Jack Mclelland Reading

Picture of Jack McClelland in 1967.

Jack McClelland was a Canadian publisher and president of the publishing house McClelland & Stewart (M&S). M&S had begun as a partnership between McClelland's father, John McClelland, and Frederick Goodchild, with the majority of its publishing being devoted to Protestant literature. Jack began working at M&S in 1946, and by 1961 he was president of the company. Under his leadership M&S changed its focus from religious works to the publishing of Canadian literature.

Jack McClelland saw M&S as a medium through which Canadian literature could be made more accessible to the public, and thus promote Canadian nationalism through culture. Many of the most prominent Canadian authors such as novelists Margaret Atwood and Mordicai Richeler, environmentalist Farley Mowat, and historians such as Pierre Burton and Conrad Black had their works published through M&S. In addition, the company was the primary publisher of English translations of Quebecois literature, such as novels by Michel Trembley and Claude Aubry, as well as the various political literature of the Quiet Revolution by those such as Rene Levesque and Pierre Vallieres.

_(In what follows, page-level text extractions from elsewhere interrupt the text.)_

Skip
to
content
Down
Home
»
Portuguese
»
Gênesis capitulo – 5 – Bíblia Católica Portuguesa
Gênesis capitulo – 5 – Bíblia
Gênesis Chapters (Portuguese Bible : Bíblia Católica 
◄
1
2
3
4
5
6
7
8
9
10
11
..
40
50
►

Jack McClelland, like many contemporary Canadians, was concerned with the rising levels of foreign control in the Canadian economy, and the feeling that Canada would not last into the next millennium if things stayed the way they were. This led McClelland towards Canadian nationalism as promoted by the Committee for an Independent Canada (CIC). This group focused on gaining Canada a greater degree of economic freedom, particularly in areas deemed vital to Canada’s economy and culture. This focus by McClelland on ensuring the independence of the Canadian economy would eventually lead to him joining the CIC as a co-chairmen with Claude Ryan.

McClelland and Stewart Inc., under the guidance of Jack McClelland, would reshape Canadian publishing into something that is still felt today by many Canadian authors. When Jack McClelland became sole owner in 1968, he transitioned the company to only publishing Canadian authors. This was a huge gamble, but due to the cultural revival in Canada, which saw many universities being opened and needing new books, the gamble paid off . This new focus would also see McClelland and Stewart strive to make sure all Canadian authors received their recognition and protection in Canadian society and the rest of the world. In the end Jack McClelland's goal was a success, as even today many Canadian authors are known around the world as great writers due to the actions of McClelland and Stewart Inc.